In queste settimane sulla rotta Kiev-Mosca è stata sperimentata una linea di comunicazione, molto accidentata ma comunque attiva, che permette ad alcune organizzazioni umanitarie di stabilire contatti con le istituzioni russe. Nessuno s’illudeva che vi sarebbero stati rilasci di massa, ma il ritorno a casa di mezzo migliaio di minori e le trattative in corso per il rientro di altri ragazzini incoraggia chi spera di riabbracciare i bambini e le organizzazioni umanitarie.

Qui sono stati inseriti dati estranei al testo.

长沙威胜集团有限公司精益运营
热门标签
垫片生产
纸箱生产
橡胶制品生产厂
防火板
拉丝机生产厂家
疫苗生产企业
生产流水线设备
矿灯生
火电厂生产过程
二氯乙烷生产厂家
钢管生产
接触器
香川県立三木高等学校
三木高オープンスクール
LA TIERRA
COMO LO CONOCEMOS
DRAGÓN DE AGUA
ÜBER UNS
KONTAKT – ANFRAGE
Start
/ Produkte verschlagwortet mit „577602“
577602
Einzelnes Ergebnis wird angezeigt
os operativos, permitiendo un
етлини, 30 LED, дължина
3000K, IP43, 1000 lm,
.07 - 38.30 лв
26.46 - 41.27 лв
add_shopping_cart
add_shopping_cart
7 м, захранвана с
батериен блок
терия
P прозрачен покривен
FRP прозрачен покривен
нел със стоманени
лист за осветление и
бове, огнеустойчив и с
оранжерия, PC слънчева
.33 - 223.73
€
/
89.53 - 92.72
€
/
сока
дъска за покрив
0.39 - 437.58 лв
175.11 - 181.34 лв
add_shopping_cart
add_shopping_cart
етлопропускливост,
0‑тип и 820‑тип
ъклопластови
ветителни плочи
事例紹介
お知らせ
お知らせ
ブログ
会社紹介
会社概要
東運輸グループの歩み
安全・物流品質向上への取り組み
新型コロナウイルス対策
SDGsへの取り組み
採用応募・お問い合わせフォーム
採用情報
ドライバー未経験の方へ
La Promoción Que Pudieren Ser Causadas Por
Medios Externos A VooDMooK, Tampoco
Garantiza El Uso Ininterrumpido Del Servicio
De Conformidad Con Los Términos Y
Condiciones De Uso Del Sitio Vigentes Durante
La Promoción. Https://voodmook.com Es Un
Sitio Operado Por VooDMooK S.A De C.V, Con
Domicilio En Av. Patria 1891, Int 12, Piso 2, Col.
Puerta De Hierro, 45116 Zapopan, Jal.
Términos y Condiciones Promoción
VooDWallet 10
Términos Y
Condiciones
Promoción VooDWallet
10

Uno sforzo ben presente alla diplomazia di Kiev. L’ambasciatore ucraino in Vaticano, Andrii Yurash, non manca di sottolineare pubblicamente l’importanza del lavoro della Santa Sede. Appena tre giorni fa, nonostante le polemiche sopra le righe innescate da un consigliere del presidente Zelensky che ha provato a sconfessare la mediazione vaticana, il diplomatico di Kiev ha commentato sui social network il sinodo della Chiesa greco-cattolica ucraina che dopo l’incontro con il Papa si è concluso con una liturgia «incredibilmente significativa, sulla Cattedra di San Pietro«, ha sottolineato Yurash che conosce l’andamento del dossier vaticano.

Video

Il caso di Mykyta è uno delle urgenze a cui si lavora senza sosta. Anche lui è rientrato grazie ai volontari di “Save Ukraine” che negli ultimi tre mesi hanno compiuto 11 missioni di salvataggio riportando al sicuro 176 bambini. La nonna aveva cercato Mykyta a lungo prima nella regione di Krasnodar, in Russia, dall’altra parte del Mar D’Azov, di fronte alla Crimea. Ma da sola non poteva farcela, «perché i russi la osteggiavano ad ogni occasione», ha spiegato Kuleba. La situazione si è sbloccata secondo una modalità difficile da digerire, ma che sta permettendo di superare i principali ostacoli. Come nella maggior parte degli altri casi risolti, anche nonna Polina ha dovuto subire diversi interrogatori e mostrare con ogni documento possibile il legame familiare con Mykita. Grazie al lavoro della diplomazia sotterranea, quando possibile si procede anche al confronto del Dna. Il bambino, nel frattempo, aveva ricevuto la cittadinanza russa, secondo una procedura in violazione del diritto internazionale e che ha costretto la Corte penale internazionale a emettere il mandato di arresto per Putin e la commissaria russa all’Infanzia Llova-Belova. Per aggirare l’ostacolo è stato escogitato e accettato un compromesso. Nonna Polina ha preso il passaporto russo e questo ha consentito di affidarle il bambino in custodia. Una operazione cervellotica ma che dopo tre lunghi mesi ha permesso alla donna e al suo nipotino di tornare in Ucraina. Mykita è stato consegnato direttamente dalle mani di Maria Lvova-Belova, l’Ombudsman per i diritti dei bambini della Federazione Russa che alcune settimane prima aveva incontrato il cardinale Matteo Zuppi, arrivato a Mosca per perorare la causa dei più vulnerabili. Davanti alle telecamere la fedelissima di Putin ha dichiarato di voler «promuovere sempre il ricongiungimento familiare», non prima di avere segretamente offerto a nonna Polina una lauta ricompensa perché non lasciasse la Russia, forse nella speranza di costruire un alibi davanti alla procura internazionale e una nuova occasione di propaganda. “Niet”, ha risposto in russo nonna Polina, un "no" per tornare in Ucraina dove i volontari hanno trovato una sistemazione, seguiranno la riabilitazione e continueranno a negoziare per rilasciare gli altri bambini deportati.